Politique monétaire de l’Uemoa : le virage accommodant de la BCEAO
Portée par une inflation quasiment nulle et une croissance économique de 6,7 %, la Banque Centrale des États de l’Afrique de l’Ouest (BCEAO) a assoupli sa politique monétaire en 2025. La baisse des taux directeurs s’est traduite par une détente des conditions de financement, dans un contexte marqué par l’amélioration des équilibres macroéconomiques de l’Union.
La BCEAO a adopté une orientation monétaire plus accommodante en 2025, profitant d’un environnement économique favorable malgré les incertitudes liées au commerce mondial, aux tensions géopolitiques et aux défis climatiques.

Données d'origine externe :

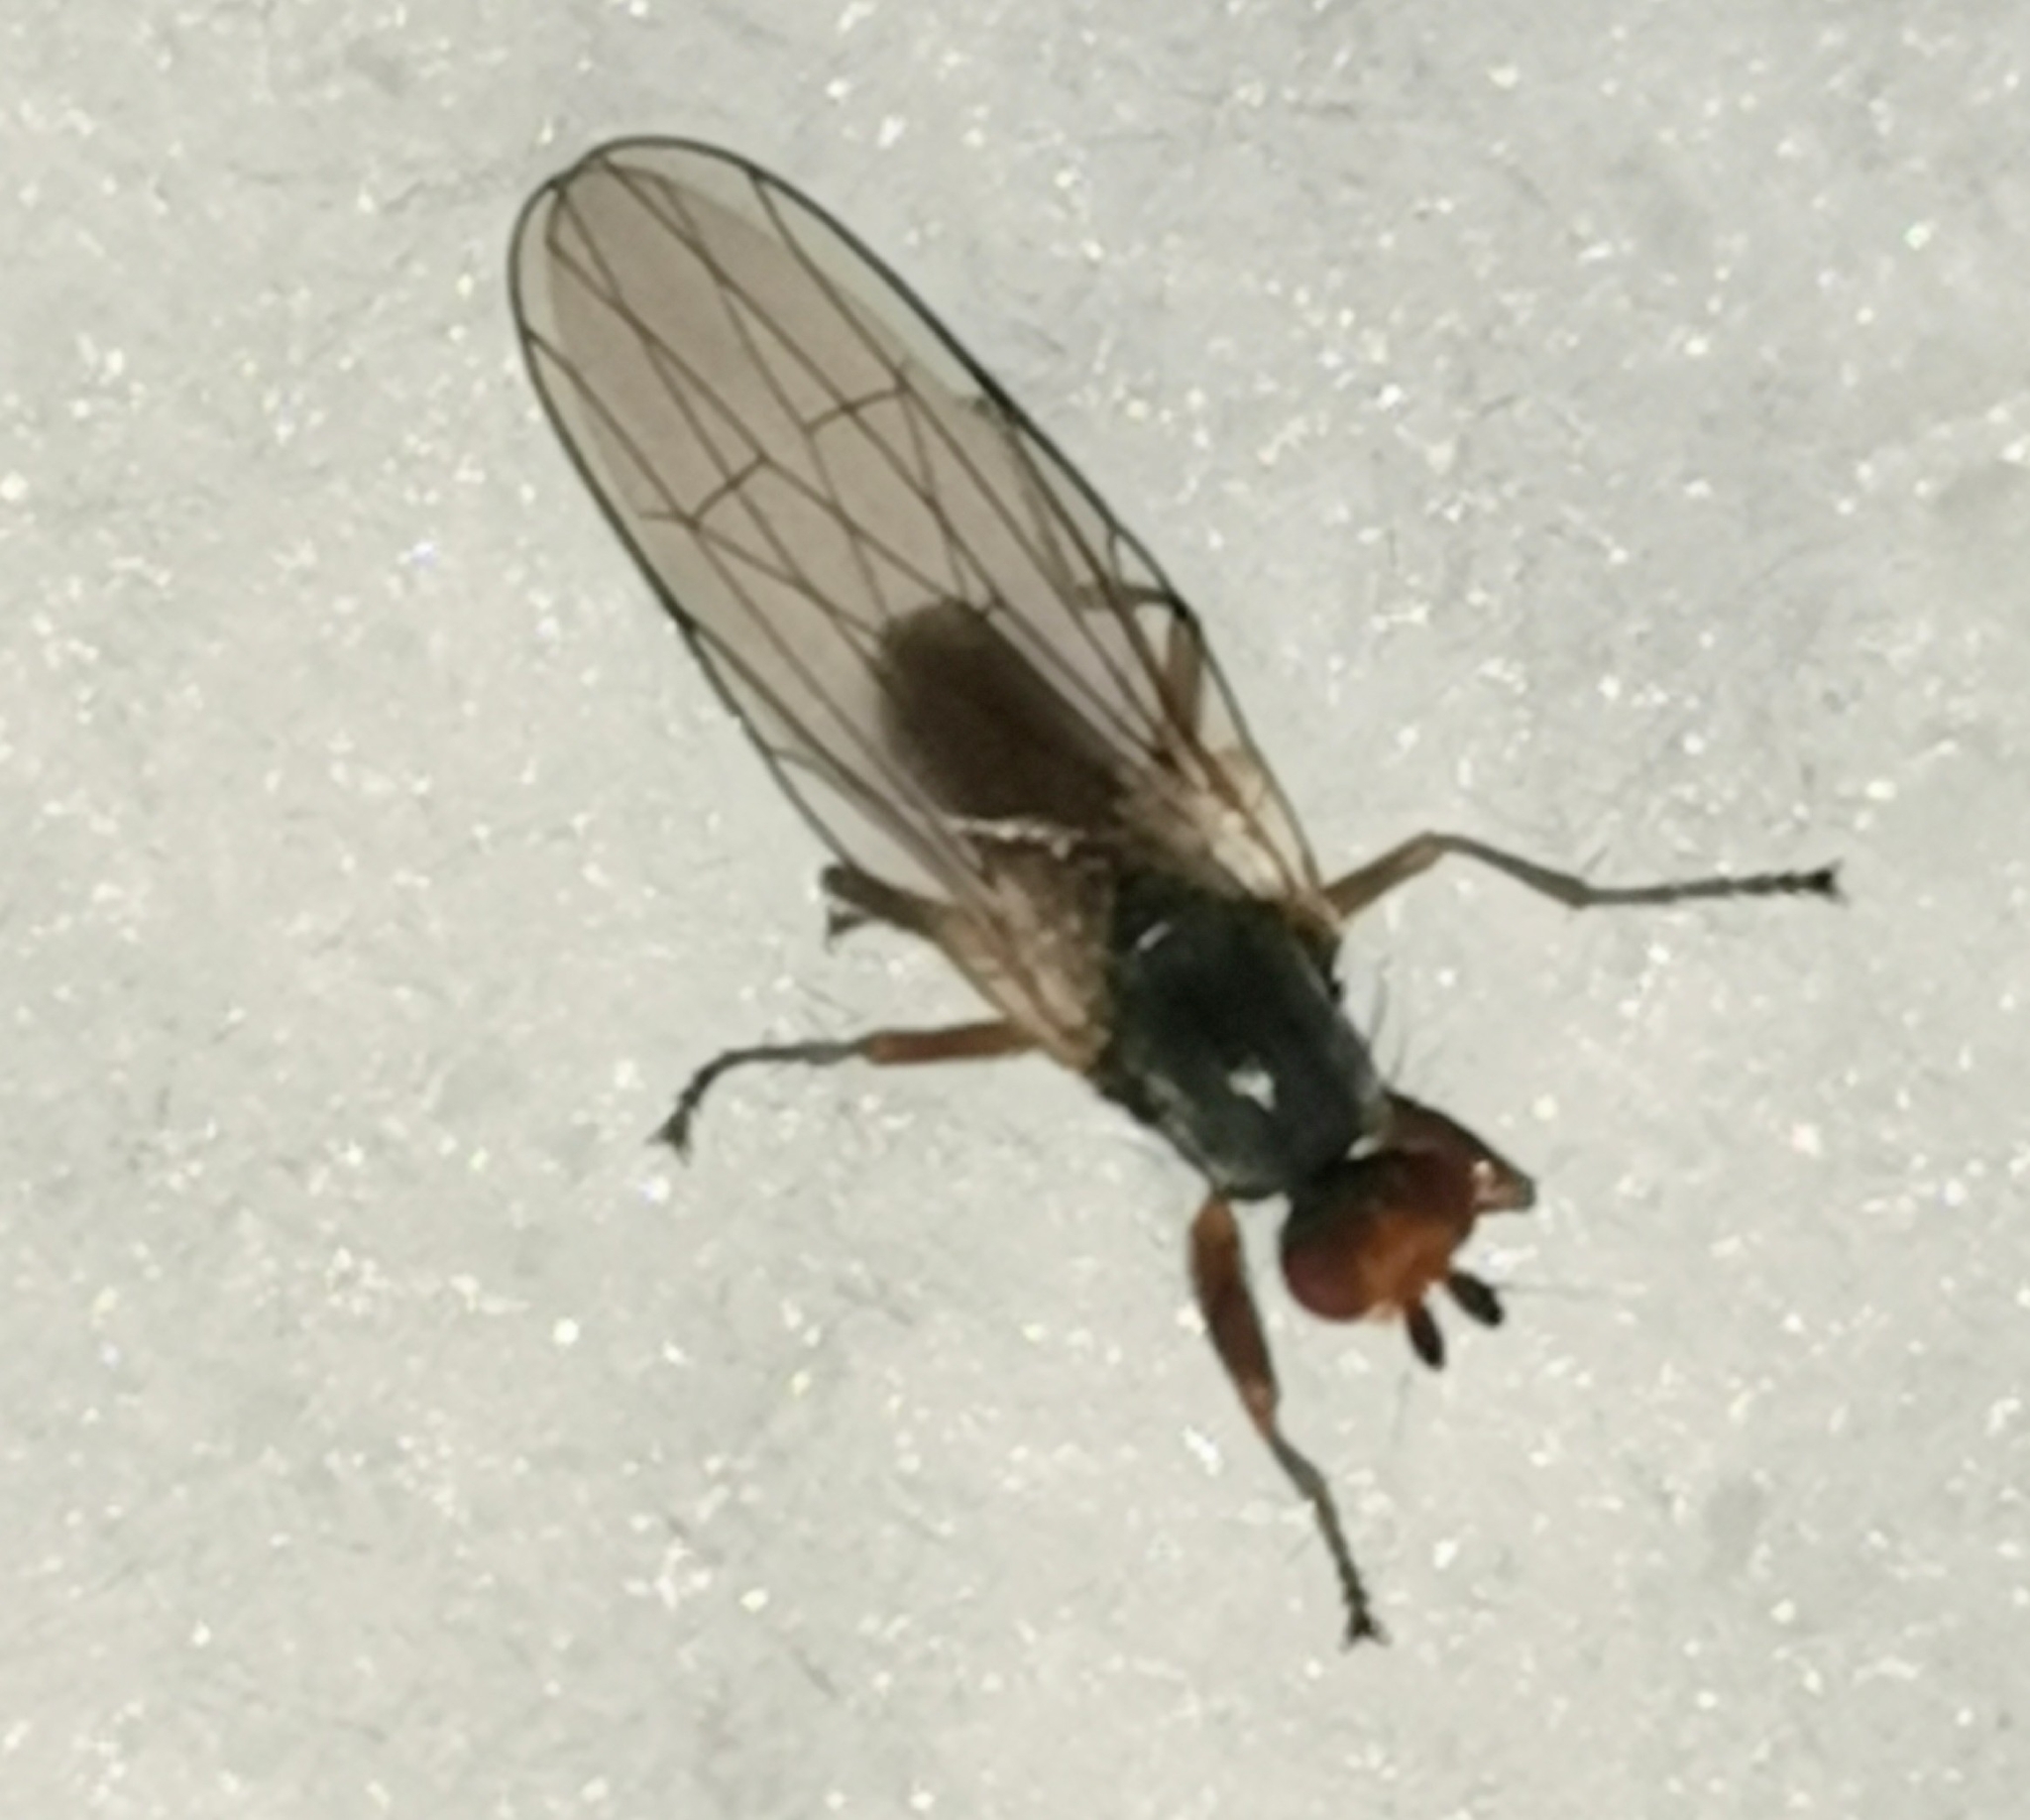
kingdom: Animalia
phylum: Arthropoda
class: Insecta
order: Diptera
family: Heleomyzidae
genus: Orbellia
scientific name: Orbellia nivicola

Selon le directeur général de l’Économie et de la Monnaie, Bléhoué Toussaint Damoh, l’Union Economique Monétaire Ouest Africaine (UEMOA) a bénéficié d’une forte résilience, soutenue par la progression de la production pétrolière, la hausse des cours de l’or et du cacao, ainsi que le recul des prix des produits alimentaires et énergétiques importés.
Ces évolutions ont permis à l’Union d’enregistrer, pour la première fois depuis près de quinze ans, un excédent commercial significatif. Dans le même temps, le déficit budgétaire moyen des États membres est revenu à 3,7 % du PIB, contre 5,4 % en 2024, grâce à une meilleure mobilisation des recettes fiscales et à une maîtrise des dépenses publiques.
Dans ce contexte, le Comité de politique monétaire a abaissé, en juin 2025, ses principaux taux directeurs de 25 points de base. Le taux minimum de soumission est ainsi passé de 3,50 % à 3,25 %, tandis que le taux du guichet de prêt marginal a reculé de 5,50 % à 5,25 %. Le coefficient des réserves obligatoires est resté inchangé.
Cette décision a favorisé une détente des conditions de financement. Les coûts de refinancement des banques, les taux du marché interbancaire ainsi que les rendements des titres publics ont tous reculé, améliorant l’accès au crédit pour les États et le secteur privé.
Le financement de l’économie est demeuré dynamique. Les crédits à l’économie ont progressé de 5,6 %, tandis que les concours bancaires aux États ont bondi de 15,5 %. La masse monétaire a, pour sa part, augmenté de 7,4 %, soutenue par la progression des crédits et l’amélioration des avoirs extérieurs nets.
Sur le plan macroéconomique, l’inflation moyenne annuelle est ressortie proche de zéro, contre 3,5 % en 2024, sous l’effet du recul des prix alimentaires et énergétiques, d’une bonne campagne agricole et des effets des précédentes mesures de resserrement monétaire. Dans le même temps, la croissance économique de l’UEMOA s’est accélérée à 6,7 %, contre 6,2 % un an plus tôt, portée par la consommation, l’investissement et le dynamisme du secteur extractif. Pour la BCEAO, ces performances confirment la solidité des fondamentaux de l’Union et offrent des marges de manœuvre pour soutenir durablement l’activité économique tout en préservant la stabilité des prix et du système financier.